At the same time the inter-connectedness of our world means that we are bombarded on a daily basis with statistics about homelessness, information about people who fall through the welfare or health care cracks. On a world scale we are confronted by the refugee crisis of the Rohinga in Bangladesh, poverty in the Philippines and elsewhere, the suffering in Syria, Yemen, Sudan and countless other places. The scale of the problems can make them seem insurmountable. How can we possibly feed the hungry and give drink to the thirsty; clothe the naked and provide appropriate care to those in prison? Sometimes the vast scale of the problem can leave us frozen in indecision.

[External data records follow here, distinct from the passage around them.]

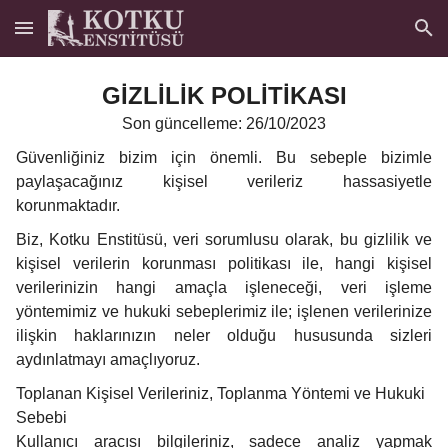
GİZLİLİK POLİTİKASI
Son güncelleme: 26/10/2023
Güvenliğiniz bizim için önemli. Bu sebeple bizimle
paylaşacağınız kişisel verileriz hassasiyetle
korunmaktadır.
Biz, Kotku Enstitüsü, veri sorumlusu olarak, bu gizlilik ve
kişisel verilerin korunması politikası ile, hangi kişisel
verilerinizin hangi amaçla işleneceği, veri işleme
yöntemimiz ve hukuki sebeplerimiz ile; işlenen verilerinize
ilişkin haklarınızın neler olduğu hususunda sizleri
aydınlatmayı amaçlıyoruz.
Toplanan Kişisel Verileriniz, Toplanma Yöntemi ve Hukuki
Sebebi
Kullanıcı aracısı bilgileriniz, sadece analiz yapmak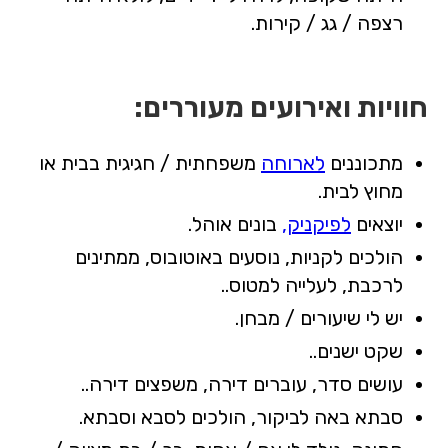
רצפה / גג / קירות.
חוויות ואירועים מעוררים:
מתכוננים
לארוחה
משפחתית / חגיגית בבית או
מחוץ לבית.
יוצאים
לפיקניק,
בונים אוהל.
הולכים לקניות, נוסעים באוטובוס, ממתינים
לרכבת, לעלייה למטוס..
יש לי שיעורים / מבחן.
שקט ישנים..
עושים סדר, עוברים דירה, משפצים דירה..
סבתא באה לביקור, הולכים לסבא וסבתא.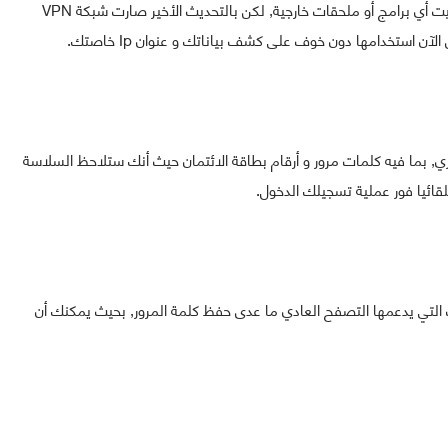
حسنا عزيزي المتابع, Opera كمتصفح يدعم VPN دون تثبيت أي برامج أو ملحقات خارجية, لكن بالتحديث الأخير صارت شبكة VPN
ن استخدامها دون خوف على كشف بياناتك و عنوان Ip خاصتك.
, بما فيه كلمات مرور و أرقام بطاقة الائتمان حيث أنك ستلاحظ السلاسة
قائيا فور عملية تسجيلك الدخول.
 التي يدعمها التصفح العادي ما عدى حفظ كلمة المرور, بحيث يمكنك أن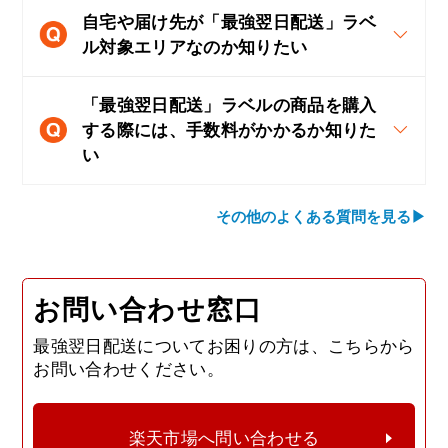
自宅や届け先が「最強翌日配送」ラベ
ル対象エリアなのか知りたい
「最強翌日配送」ラベルの商品を購入
する際には、手数料がかかるか知りた
い
その他のよくある質問を見る▶
お問い合わせ窓口
最強翌日配送についてお困りの方は、こちらから
お問い合わせください。
楽天市場へ問い合わせる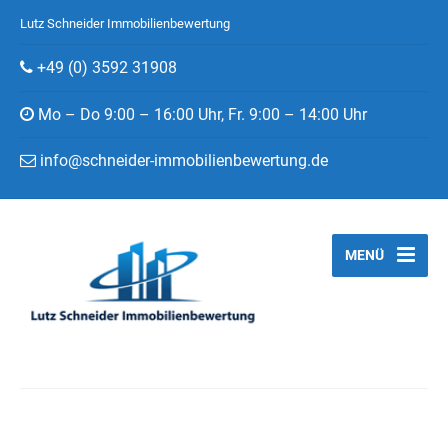
Lutz Schneider Immobilienbewertung
+49 (0) 3592 31908
Mo – Do 9:00 – 16:00 Uhr, Fr. 9:00 – 14:00 Uhr
info@schneider-immobilienbewertung.de
MENÜ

The problems faced by some people and by some families often seem beyond our capacity to make any kind of difference. There are some things that we can do. We can think carefully about how we spend our money (and about how much we really need for ourselves). We can try to be generous with what we do have. We can endeavour to spend our charity dollars wisely and where the need seems to be greatest. In this great and wealthy nation we can use our democratic freedoms to create a just, compassionate and generous society that takes responsibility for its most vulnerable members and that strives to support nations and people who are weighed down by corruption, overwhelmed by poverty, natural disaster and disease or held in the grip of war and violence financially and through other means.

“Come you blessed by my Father, inherit the kingdom prepared for you: for I was hungry and you gave me food, I was thirsty and you gave me something to drink, I was naked and you clothed me, in prison and you visited me.” Sometimes the poor come to us, when they do not, we must find ways to reach out to them.